The walls of the room have colourful drawings made by children stuck on them.

The library at Siktaur Primary School in Khorabar block of Gorakhpur district, Uttar Pradesh is hugely popular with its students. They are often to be found sitting or even lying down on durries spread out on the floor, with a book in their hands.

There is a clothesline in the whitewashed room, but instead of clothes, there are books that are hanging there held in place with the clothespins.

It is difficult to imagine that before January 2019, this room was in shambles. It was Shweta Singh, who decided to clean it up and turn it into the first library this government primary school has ever had.

Also Read: Gaon Connection launches its monthly e-magazine, Teacher Connection

Shweta Singh was posted in Siktaur Primary School in 2010 to teach Class III. In 2018, she attended a workshop organised by Mission Shikshan Samvad — a non-government organisation working in the education sector — where she learnt how to build a library by seeking book donations through Samoohik Sahbhagita or the community’s help.

“I met a teacher from Meerut there, who had sought book donations on social media platforms for a library. I felt I could do the same,” Shweta Singh told Gaon Connection. She used Facebook to make an appeal for books and very quickly gathered stacks of them. Now the problem was to find a home for them.

Shweta Singh has established a library in her school with the help of community help or samoohik sehbhagita.

“I reached out to the pradhan of the village to repair the vacant room in the school and with his help we got the library infrastructure ready,” she said.

The teacher then roped her students to make drawings which were then put up on the walls.

“They love to see their art adorning the room. They keep pointing out their drawings to their friends,” the 37-year-old teacher laughed.

While the teacher talked to Gaon Connection, Abhishikha Sharma, with her neatly plaited hair and brown and red uniform, grabbed her favourite book, a collection of Akbar Birbal stories.

“I love coming to the library and reading books. They have so many stories and pictures. Ma’am even makes us play games here,” the eight-year-old said.

Playtime at Library

Shweta Singh gets her children to play word games in the library. The children sit in a circle on the durrie and roll a handful of dice. The dice have a letter of the alphabet on each side. Whatever letter faces up, the children have to say out a word beginning with that letter.

Raghunandan Nishad(right) goes back home and narrates the stories he reads in school to his toddler brother.

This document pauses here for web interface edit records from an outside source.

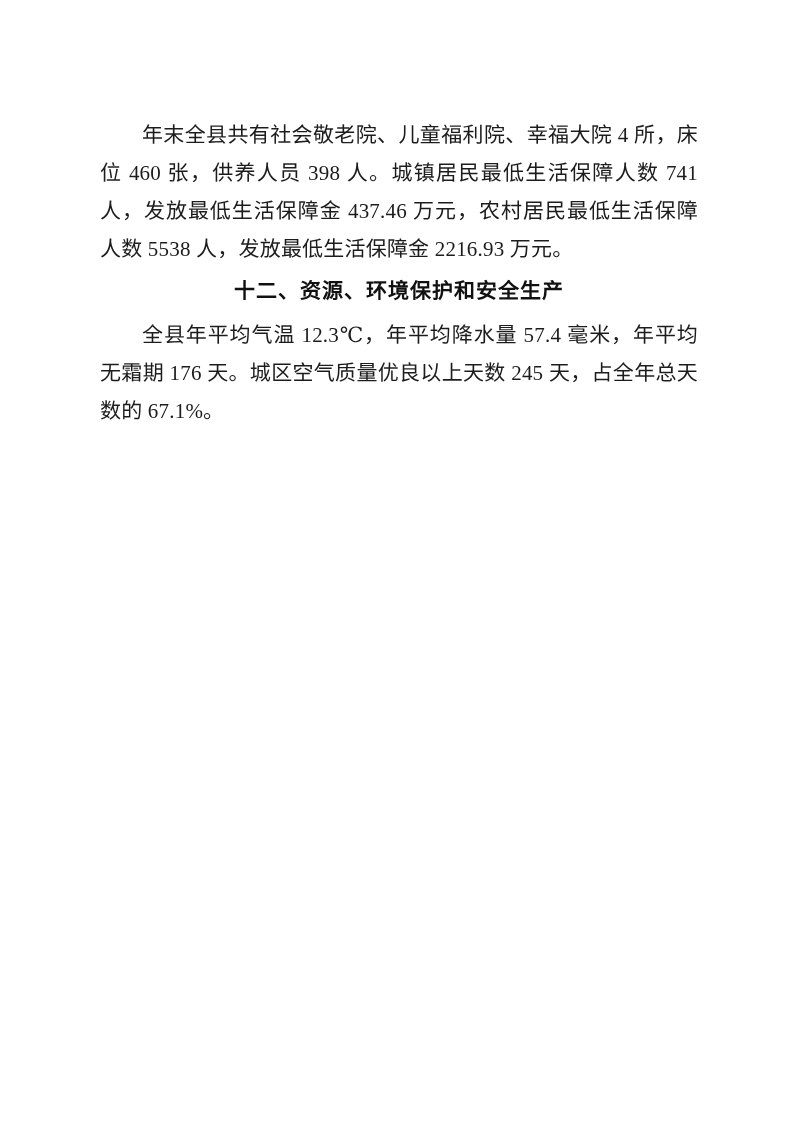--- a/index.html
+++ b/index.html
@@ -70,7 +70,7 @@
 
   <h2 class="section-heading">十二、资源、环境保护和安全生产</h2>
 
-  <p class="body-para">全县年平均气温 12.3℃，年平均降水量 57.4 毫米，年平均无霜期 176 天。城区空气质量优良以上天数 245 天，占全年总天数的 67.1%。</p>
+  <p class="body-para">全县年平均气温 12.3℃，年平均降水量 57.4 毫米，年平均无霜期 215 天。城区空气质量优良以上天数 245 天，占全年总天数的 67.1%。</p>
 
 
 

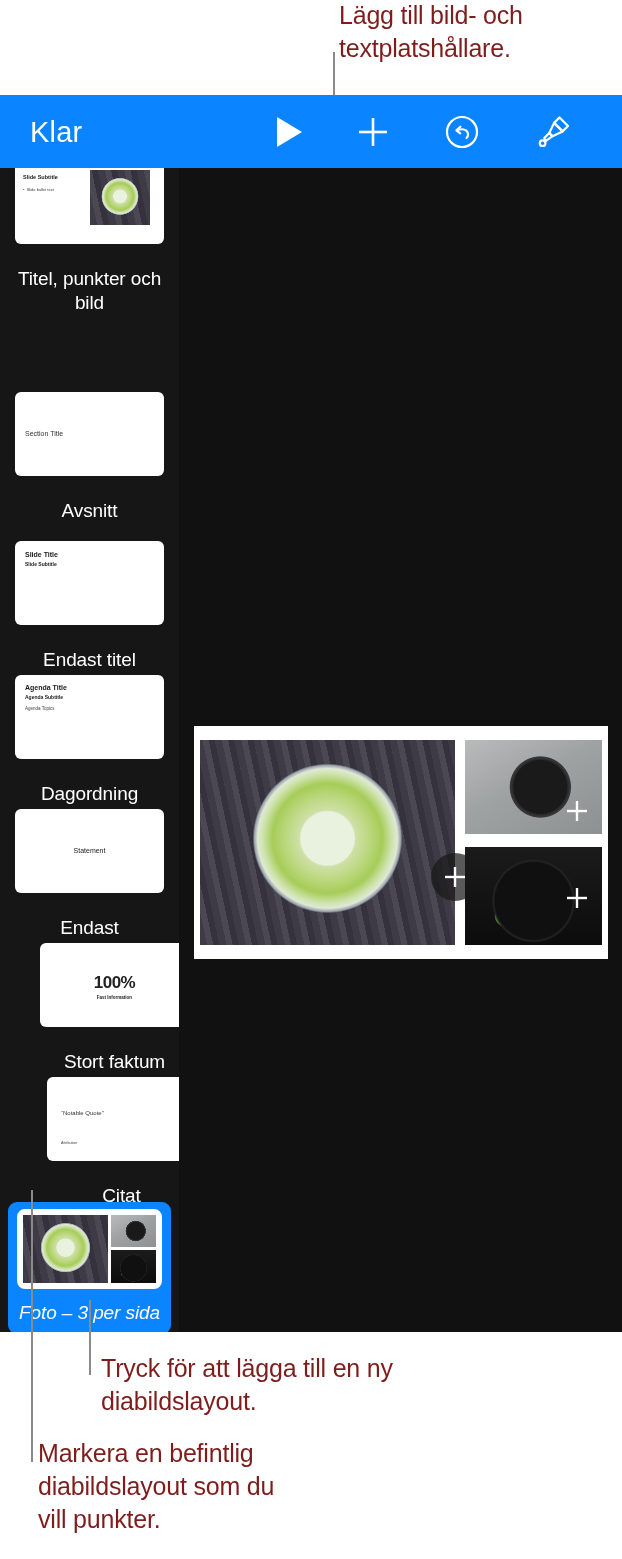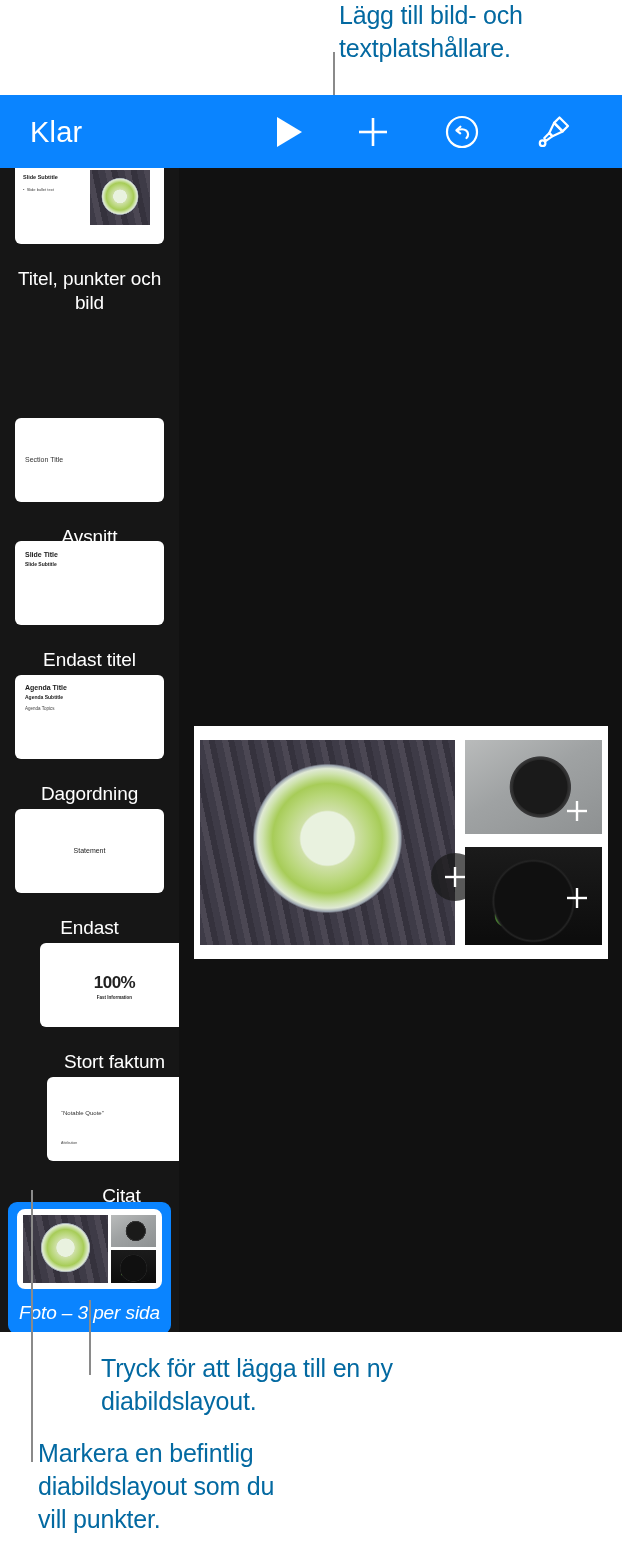--- a/index.html
+++ b/index.html
@@ -15,7 +15,7 @@
   
   .callout-text{
     position:absolute;
-    color:#0369a1;
+    color:#7f1d1d;
     font-size:25px;
     line-height:33px;
     letter-spacing:-0.2px;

Shweta Singh is convinced that since the library became operational, the children’s reading skills have improved. “The colourful pictures and big fonts of these books attract the children and they are reading more,” Shweta Singh told Gaon Connection.

Also Read: Libraries of Opportunities in Bihar

Children are getting more observant and are taking in so many details, the teacher said. For example, when Simran, studying in Class III, reads the Hathi-Kachua story, she didn’t just observe the pictures of the prime characters of the story in the book, but also grasped the extra details of the grass, flowing water and trees as well.

Raghunandan Nishad, Simran’s classmate, said he went back home and narrated the stories he read in school to his toddler brother.

Shweta Singh gets her children to play word games in the library. The children sit in a circle on the durrie and roll a handful of dice.

There is also a stationary bank in the library.

“The students who sometimes forget to get stationary items, or can’t afford them, can pick up notebooks, pencils, erasers and colours from this bank,” she explained.

“I have maintained a register where the borrower makes an entry and returns the loaned item whenever he or she is able to,” she said.

Also Read: Library on a Cart

The library mission has been satisfying and fulfilling, Shweta Singh said. “It was not difficult at all to start it and now it has become the fondest place for children at the Siktaur Primary School,” she smiled.

Abhishikha Sharma(extreme right), with her neatly plaited hair and brown and red uniform, grabbed her favourite book, a collection of Akbar Birbal stories.

The Education Budget 2023, emphasised on the promotion of physical libraries in villages and cultivating reading habits in rural children, through these libraries.